─── Record extracts ───

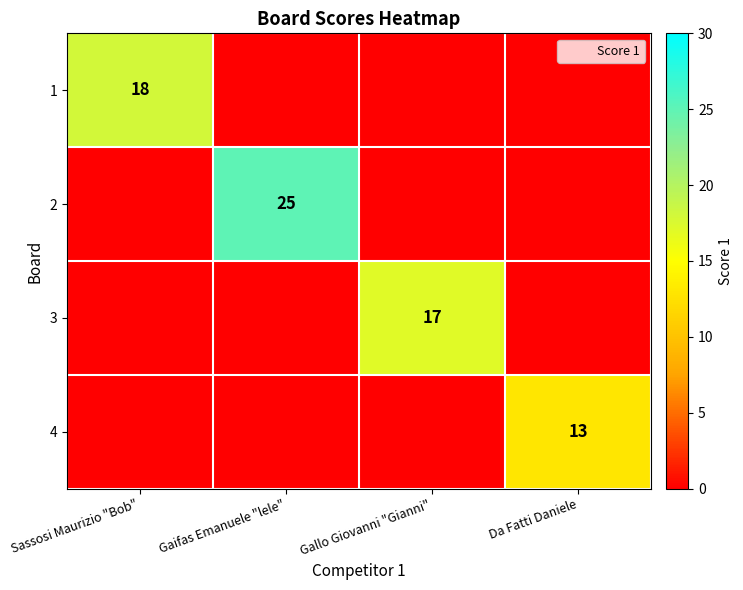

Rank the series by their maximum value, from lowest to highest.

4, 3, 1, 2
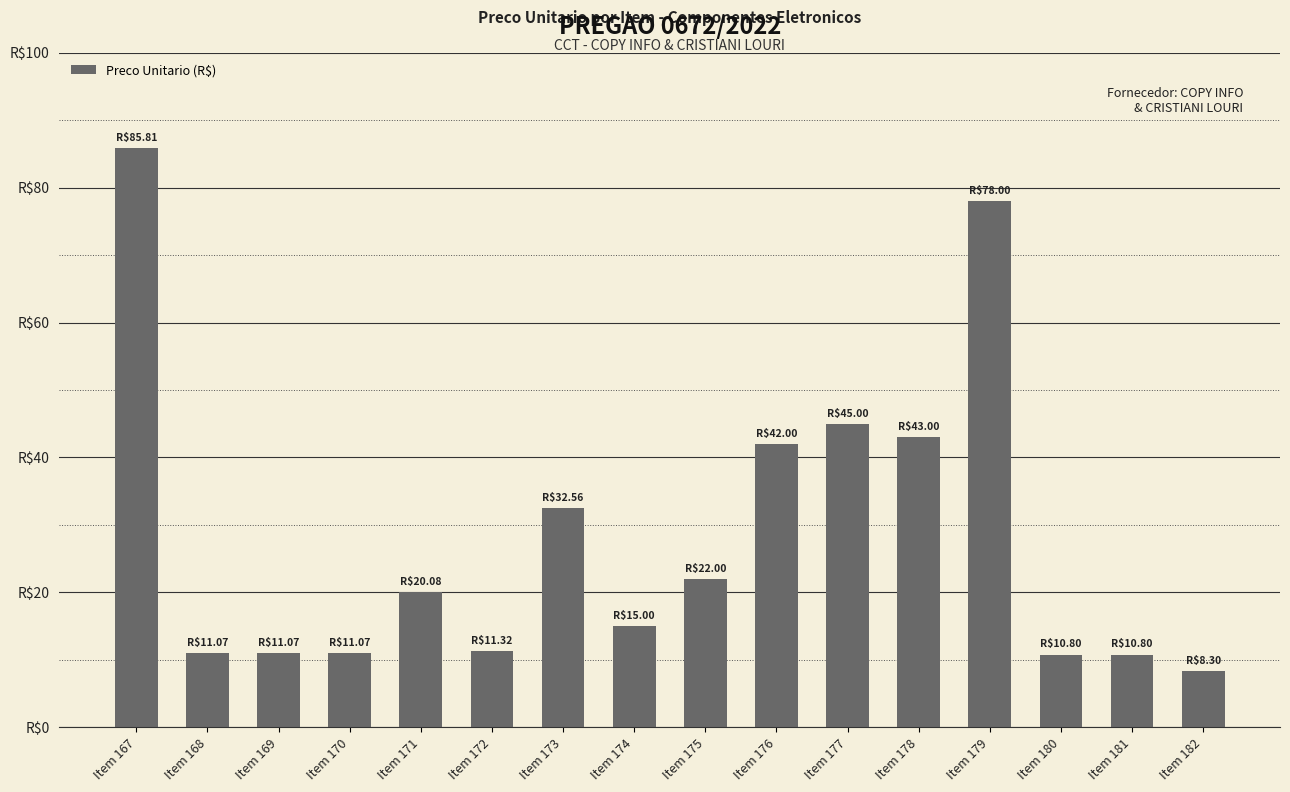

True or false: the data shows 18.5 at Item 180.

False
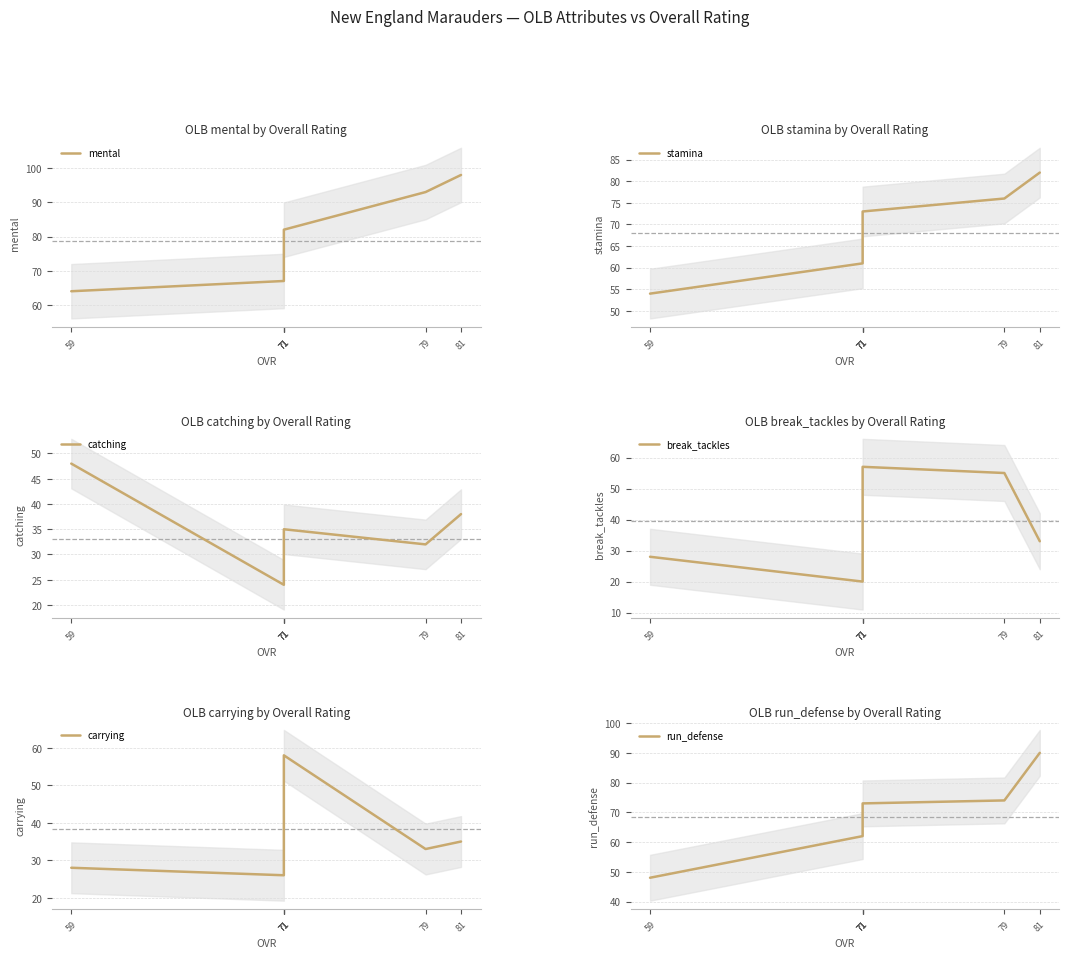

True or false: stamina has more than 1 interior local peaks.

False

───

→ **Task item**: Locate every line in the material that contains the string "True" with matching case, and copy each of those lines.

→ **Task solution**:
True or false: the data shows 18.5 at Item 180.
True or false: stamina has more than 1 interior local peaks.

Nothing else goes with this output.